To może będzie trochę głupie pytanie, ale... czy na pewno dobrze wpisujesz url? (-;

 *Quote:*   

> What is “mynewslink.com”? When (not if, but when) you see this
> 
> page, you know that you have made a typing error. This site is called a
> 
> place holder. It has sponsors who want you to think you have reached
> ...

 

Co do DNS - polecam OpenDNS.

----------

## Xywa

 *lazy_bum wrote:*   

> To może będzie trochę głupie pytanie, ale... czy na pewno dobrze wpisujesz url? (-;
> 
> 

 

Na 100% a może na 1000%

Problem jest taki że nawet nie wpisuje url strony - jestem załóżmy na stronie głównej Gentoo - klikam forum - i zamiast forum mam mynewslink.com

Gdy wpisze recznie poprawny adres - też mam tę stronę   :Sad: 

Skasowałem całą zawrtość ~/.opera

Zeemergowałem i uruchomiłem checkrootkit i .......

Po jakimś czasie dalej to samo  :Sad: 

Nie wiem czy to może błąd Opery bo na Mozzilli spokój....

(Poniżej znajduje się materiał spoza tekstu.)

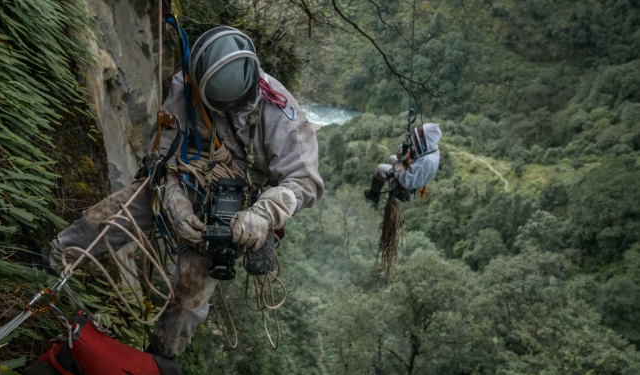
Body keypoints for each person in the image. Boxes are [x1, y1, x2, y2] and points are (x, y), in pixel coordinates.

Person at [47, 27, 324, 359]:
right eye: (224, 102)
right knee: (114, 215)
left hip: (236, 203)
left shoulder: (280, 112)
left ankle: (161, 357)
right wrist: (173, 201)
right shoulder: (185, 86)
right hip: (181, 178)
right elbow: (160, 153)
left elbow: (305, 181)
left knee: (191, 294)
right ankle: (51, 260)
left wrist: (262, 215)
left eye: (238, 100)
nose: (233, 105)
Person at [364, 123, 442, 203]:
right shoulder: (432, 149)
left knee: (379, 169)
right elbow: (419, 152)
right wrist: (406, 152)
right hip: (414, 172)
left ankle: (374, 195)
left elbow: (406, 182)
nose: (417, 138)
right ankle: (388, 177)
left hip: (407, 181)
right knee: (392, 157)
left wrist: (400, 161)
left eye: (420, 137)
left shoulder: (427, 161)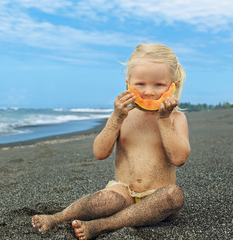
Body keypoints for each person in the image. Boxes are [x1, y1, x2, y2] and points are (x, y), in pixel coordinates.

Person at [31, 43, 190, 240]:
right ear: (128, 84)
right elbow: (100, 152)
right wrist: (116, 118)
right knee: (105, 199)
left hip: (158, 198)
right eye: (140, 84)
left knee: (174, 195)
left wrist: (164, 120)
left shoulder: (175, 119)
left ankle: (102, 225)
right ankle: (57, 217)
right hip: (124, 193)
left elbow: (179, 158)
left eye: (159, 85)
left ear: (172, 86)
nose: (149, 92)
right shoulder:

podsumowujać - w url jest poprawny na 100% adres - w oknie przeglądarki całkiem inna strona

p.s. Z chkroota to mnie tylko zaniepokoiło - czy ma ktoś jakiś idee, co to może oznaczać?

 *Quote:*   

> Checking `chkutmp'...  The tty of the following user process(es) were not found
> 
>  in /var/run/utmp !
> 
> ! RUID          PID TTY    CMD
> ...

 

----------